Bacterial infection elicits the Aedes aegypti unfolded protein response.
Dom Magistrado, Sarah M Short
Abstract
Open AccessThe unfolded protein response (UPR) is an ancient, highly conserved homeostatic cellular stress response pathway with diverse functions that include, but are not limited to, alleviating stress resulting from the presence of unfolded proteins in the endoplasmic reticulum of cells. Maintaining homeostasis and managing stress are critical to infection tolerance (i.e. host ability to mitigate infection-induced disease independently of strategies involving pathogen elimination). Stress responses such as the UPR are general mediators of tolerance, and the UPR may be activated during infections to promote host health.

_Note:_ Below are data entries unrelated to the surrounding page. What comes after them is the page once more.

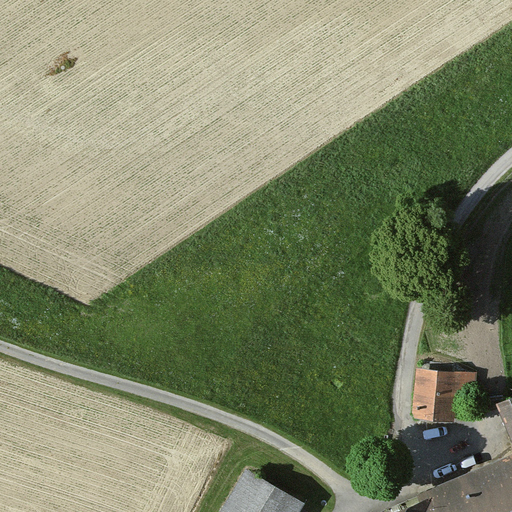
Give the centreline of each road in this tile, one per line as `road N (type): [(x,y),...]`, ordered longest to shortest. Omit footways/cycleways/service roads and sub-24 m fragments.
road 1 (unclassified): [(511,156),(468,203),(425,281),(403,402),(413,477),(346,511)]
road 2 (track): [(0,349),(213,415),(309,466),(354,506)]
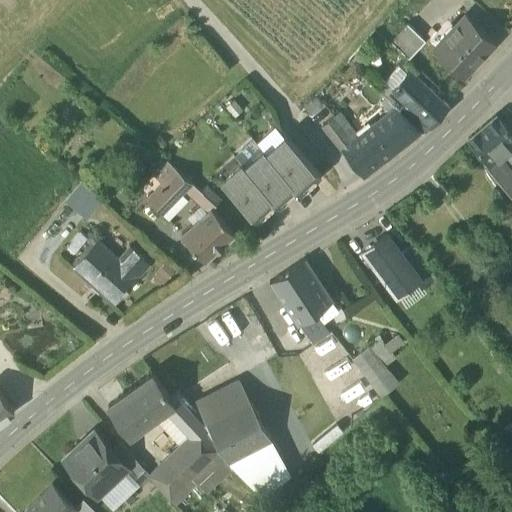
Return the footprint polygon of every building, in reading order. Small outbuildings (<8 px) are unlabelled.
[(434,50),(462,75),(495,39),(467,14),(434,50)] [(407,24),(391,42),(408,58),(424,41),(407,24)] [(388,88),(407,104),(429,125),(430,125),(449,104),(410,70),(396,86),(393,83),(388,88)] [(373,125),(393,150),(419,130),(400,111),(387,98),(366,116),(373,125)] [(422,132),(429,125),(407,104),(400,111),(419,130),(422,132)] [(495,157),(504,150),(511,142),(511,132),(495,112),(468,136),(490,160),(491,161),(495,157)] [(322,126),(341,150),(353,141),(337,121),(341,118),(337,114),(322,126)] [(353,141),(357,138),(341,118),(337,121),(353,141)] [(341,150),(362,175),(393,150),(373,125),(357,138),(353,141),(341,150)] [(294,184),(295,184),(314,167),(285,135),(266,153),(292,181),(294,184)] [(272,198),(273,199),(292,181),(266,153),(263,150),(245,166),(244,167),(270,195),(270,196),(272,198)] [(485,164),(511,196),(511,171),(511,170),(508,172),(495,157),(491,161),(490,160),(485,164)] [(161,213),(183,190),(191,182),(166,160),(148,179),(146,177),(137,186),(150,198),(149,199),(161,213)] [(222,182),(251,213),(270,196),(270,195),(244,167),(245,166),(242,163),(222,182)] [(316,169),(314,167),(295,184),(297,187),(316,169)] [(65,199),(85,216),(101,197),(81,180),(65,199)] [(294,184),(292,181),(273,199),(275,202),(294,184)] [(201,191),(191,182),(183,190),(207,211),(211,208),(212,209),(219,201),(206,187),(201,191)] [(272,198),(270,196),(251,213),(254,216),(272,198)] [(181,234),(205,261),(234,234),(212,209),(211,208),(207,211),(181,234)] [(365,250),(395,289),(415,274),(417,273),(400,252),(386,234),(365,250)] [(127,287),(136,277),(118,261),(120,259),(118,258),(97,240),(73,267),(92,284),(93,282),(115,301),(123,291),(124,292),(128,287),(127,287)] [(415,274),(421,282),(432,273),(410,245),(400,252),(417,273),(415,274)] [(129,246),(118,258),(120,259),(118,261),(136,277),(148,263),(129,246)] [(269,281),(296,322),(315,309),(332,298),(305,258),(269,281)] [(296,322),(311,344),(329,331),(315,309),(296,322)] [(399,377),(386,362),(397,353),(382,333),(352,357),(380,392),(399,377)] [(334,415),(359,401),(332,353),(307,367),(334,415)] [(187,398),(193,410),(201,406),(210,422),(249,401),(233,372),(187,398)] [(108,405),(128,435),(154,417),(166,409),(173,405),(171,402),(153,375),(108,405)] [(0,422),(13,412),(0,393),(0,422)] [(166,409),(190,432),(197,419),(176,398),(171,402),(173,405),(166,409)] [(269,436),(249,401),(210,422),(207,424),(208,425),(208,426),(227,460),(269,436)] [(207,424),(210,422),(201,406),(193,410),(200,417),(206,426),(208,425),(207,424)] [(166,409),(154,417),(179,443),(190,432),(166,409)] [(151,472),(183,508),(227,466),(211,438),(197,419),(190,432),(179,443),(151,472)] [(88,479),(98,489),(123,466),(124,465),(111,450),(93,431),(67,456),(75,465),(75,472),(82,479),(88,479)] [(289,471),(269,436),(227,460),(256,490),(289,471)] [(123,466),(135,478),(145,468),(120,441),(111,450),(124,465),(123,466)] [(123,466),(98,489),(113,506),(139,482),(135,478),(123,466)] [(21,511),(67,511),(74,505),(73,504),(51,482),(21,511)] [(67,511),(88,511),(93,507),(82,496),(73,504),(74,505),(67,511)]
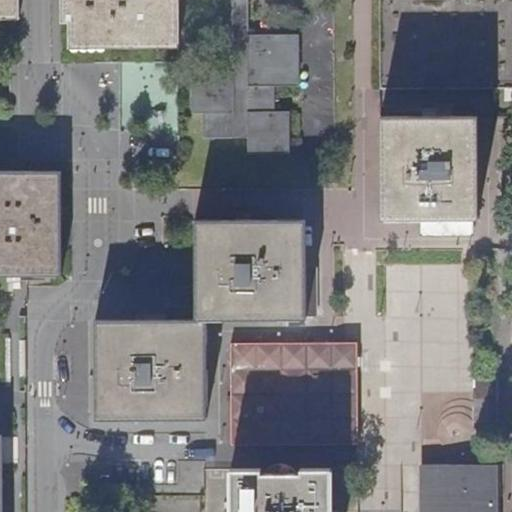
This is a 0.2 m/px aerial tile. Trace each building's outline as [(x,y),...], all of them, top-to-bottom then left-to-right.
[(0,0),(0,18),(19,18),(18,0),(0,0)] [(177,0),(54,0),(54,27),(64,27),(65,50),(176,51),(177,0)] [(249,33),(249,0),(232,0),(233,70),(193,71),(192,112),(203,112),(204,138),(248,137),(249,154),(290,153),(290,111),(275,110),(276,85),(299,85),(300,33),(249,33)] [(511,0),(497,0),(491,84),(511,85),(511,0)] [(458,86),(458,100),(494,100),(494,86),(458,86)] [(381,220),(423,220),(472,219),(479,219),(478,116),(381,116),(381,220)] [(0,172),(0,275),(63,276),(63,171),(0,172)] [(196,320),(306,319),(306,219),(252,219),(252,214),(236,214),(236,220),(196,220),(196,320)] [(472,233),(472,219),(423,220),(423,233),(472,233)] [(196,320),(96,320),(97,419),(207,418),(206,321),(306,320),(306,319),(196,320)] [(357,445),(357,345),(232,344),(232,445),(357,445)] [(472,380),(473,423),(497,424),(497,380),(472,380)] [(98,470),(96,472),(96,473),(95,472),(91,468),(84,464),(79,464),(71,466),(68,468),(72,470),(70,472),(65,478),(64,481),(64,489),(67,494),(70,497),(73,495),(79,501),(85,504),(91,502),(95,501),(94,497),(99,493),(103,487),(103,478),(101,474),(100,472),(98,470)] [(497,511),(497,465),(423,465),(423,511),(497,511)] [(330,511),(330,470),(301,470),(301,472),(262,472),(262,471),(232,471),(232,511),(330,511)]
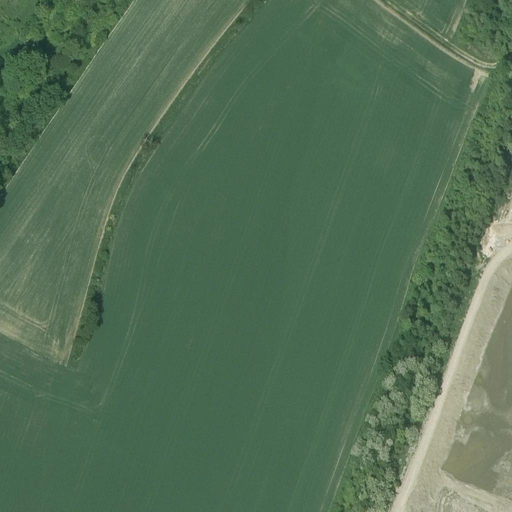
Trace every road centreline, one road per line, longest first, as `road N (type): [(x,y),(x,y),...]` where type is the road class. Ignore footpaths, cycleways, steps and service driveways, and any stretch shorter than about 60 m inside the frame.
road 1 (track): [(0,131),(87,0)]
road 2 (track): [(386,0),(493,63),(511,52)]
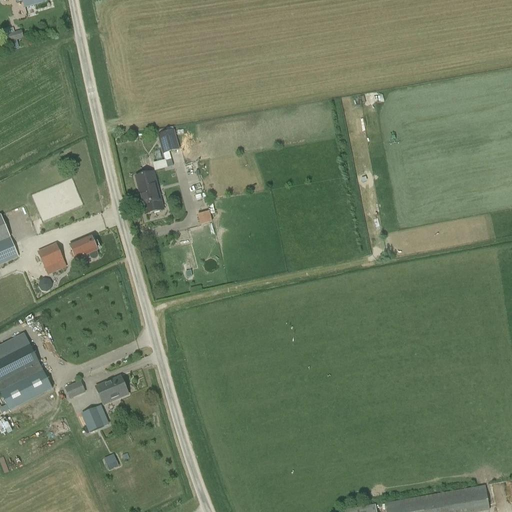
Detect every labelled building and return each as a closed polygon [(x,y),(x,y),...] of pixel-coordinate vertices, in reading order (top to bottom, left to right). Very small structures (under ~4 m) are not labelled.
[(15,0),(16,3),(23,1),(25,8),(46,2),(45,0),(5,0),(15,0)] [(8,44),(24,39),(22,30),(5,35),(8,44)] [(174,132),(158,136),(163,154),(179,150),(174,132)] [(135,177),(145,215),(161,211),(155,188),(157,187),(153,172),(135,177)] [(210,214),(198,217),(201,227),(213,224),(210,214)] [(0,264),(18,257),(0,215),(0,264)] [(97,251),(97,250),(100,249),(97,240),(93,242),(91,237),(70,246),(76,260),(89,255),(90,258),(92,260),(95,259),(97,258),(98,255),(96,251),(97,251)] [(56,244),(38,252),(45,268),(63,260),(56,244)] [(49,280),(44,279),(39,282),(38,287),(41,291),(47,292),(51,289),(52,284),(49,280)] [(0,351),(0,394),(9,411),(52,389),(26,339),(0,351)] [(95,388),(103,406),(128,395),(120,377),(95,388)] [(69,399),(85,393),(80,383),(65,389),(69,399)] [(96,408),(81,415),(89,434),(104,427),(96,408)] [(0,420),(0,432),(1,435),(16,429),(12,416),(0,420)] [(114,454),(104,458),(109,470),(119,465),(114,454)] [(386,511),(405,511),(404,501),(385,504),(386,511)]
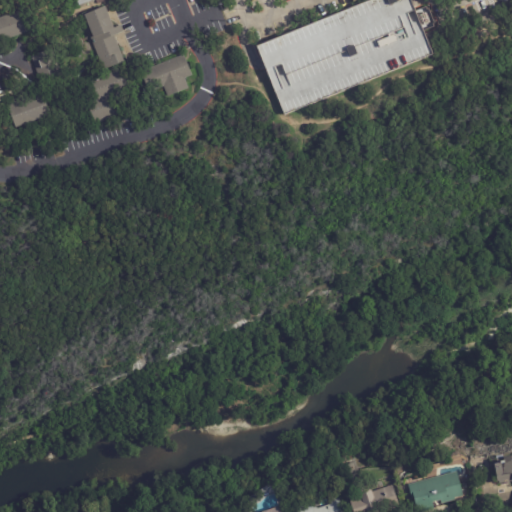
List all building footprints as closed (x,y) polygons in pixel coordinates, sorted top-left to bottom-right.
[(412,0),(434,55),(286,116),(258,47),(372,0),(398,0),(399,1),(401,0),(412,0)] [(415,11),(423,31),(435,26),(427,6),(415,11)] [(122,26),(124,31),(114,35),(125,61),(104,70),(91,40),(94,38),(85,15),(105,7),(115,29),(122,26)] [(35,27),(36,30),(0,42),(0,17),(28,8),(35,27)] [(40,81),(31,57),(52,49),(61,76),(41,84),(40,81)] [(186,61),(192,75),(185,78),(189,88),(168,97),(164,87),(149,93),(141,72),(184,55),(186,61)] [(117,94),(111,96),(119,116),(95,125),(87,103),(97,99),(91,81),(124,68),(132,88),(117,94)] [(16,128),(8,106),(12,105),(11,100),(14,99),(15,103),(43,93),(51,116),(16,128)] [(511,482),(500,484),(497,462),(499,462),(498,455),(506,454),(506,455),(511,454),(511,482)] [(455,476),(460,495),(452,497),(453,499),(438,503),(438,500),(412,506),(406,483),(454,470),(455,476)] [(382,511),(355,511),(351,499),(362,495),(361,493),(373,489),(371,485),(390,479),(391,484),(393,484),(400,506),(382,511)] [(296,511),(295,507),(311,502),(319,507),(333,503),(330,496),(339,493),(344,511),(296,511)]
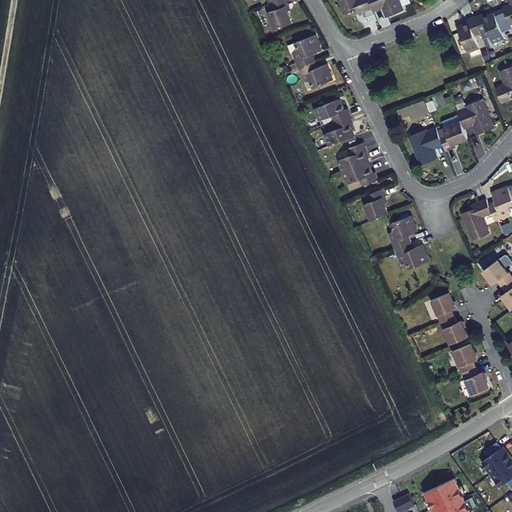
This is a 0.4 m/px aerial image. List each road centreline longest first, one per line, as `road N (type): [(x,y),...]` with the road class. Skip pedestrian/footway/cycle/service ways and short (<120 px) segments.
road 1 (residential): [(344,52),(406,176),(422,192),(438,193)]
road 2 (residential): [(456,0),(344,52)]
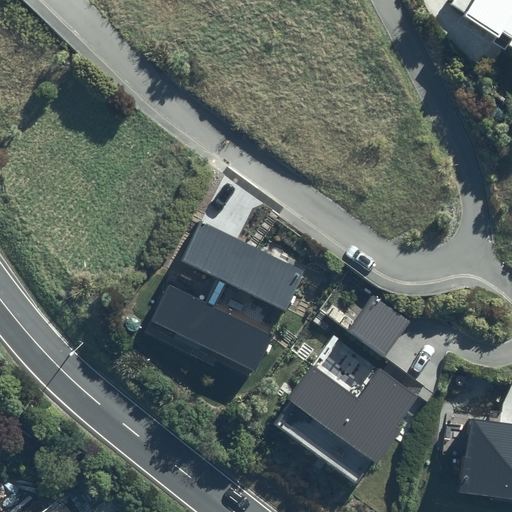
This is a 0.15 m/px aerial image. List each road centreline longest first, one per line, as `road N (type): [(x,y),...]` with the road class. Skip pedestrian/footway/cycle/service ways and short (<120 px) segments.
road 1 (residential): [(66,0),(198,123),(380,255),(435,266),(468,251)]
road 2 (secondary): [(231,511),(78,386),(0,299)]
road 3 (residential): [(468,251),(476,231),(466,163),(385,0)]
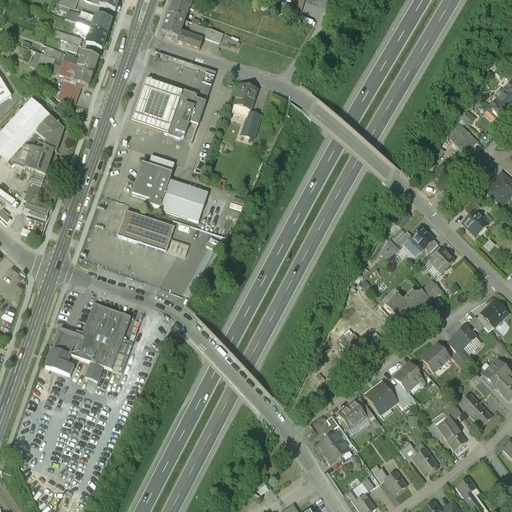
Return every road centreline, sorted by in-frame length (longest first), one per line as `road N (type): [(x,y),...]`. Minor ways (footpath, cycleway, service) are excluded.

Understanding tolerance is an emerging priority in animal immunity, and there is unique motivation to understand how disease vectors tolerate infections because tolerance has implications for the efficiency of human pathogen transmission. However, stress responses are scarcely studied in arthropods, and the UPR has not been investigated in the context of a systemic mosquito infection. Herein, we characterize the trajectories of mortality and UPR transcript abundance in Aedes aegypti in response to infection with the opportunistic bacterial pathogen Serratia marcescens. We reveal that, with the exception of atf6, which displayed comparatively delayed activation, transcript levels of all UPR genes we measured harmoniously activate, peak, then diminish prior to the advent of appreciable infection-induced mortality.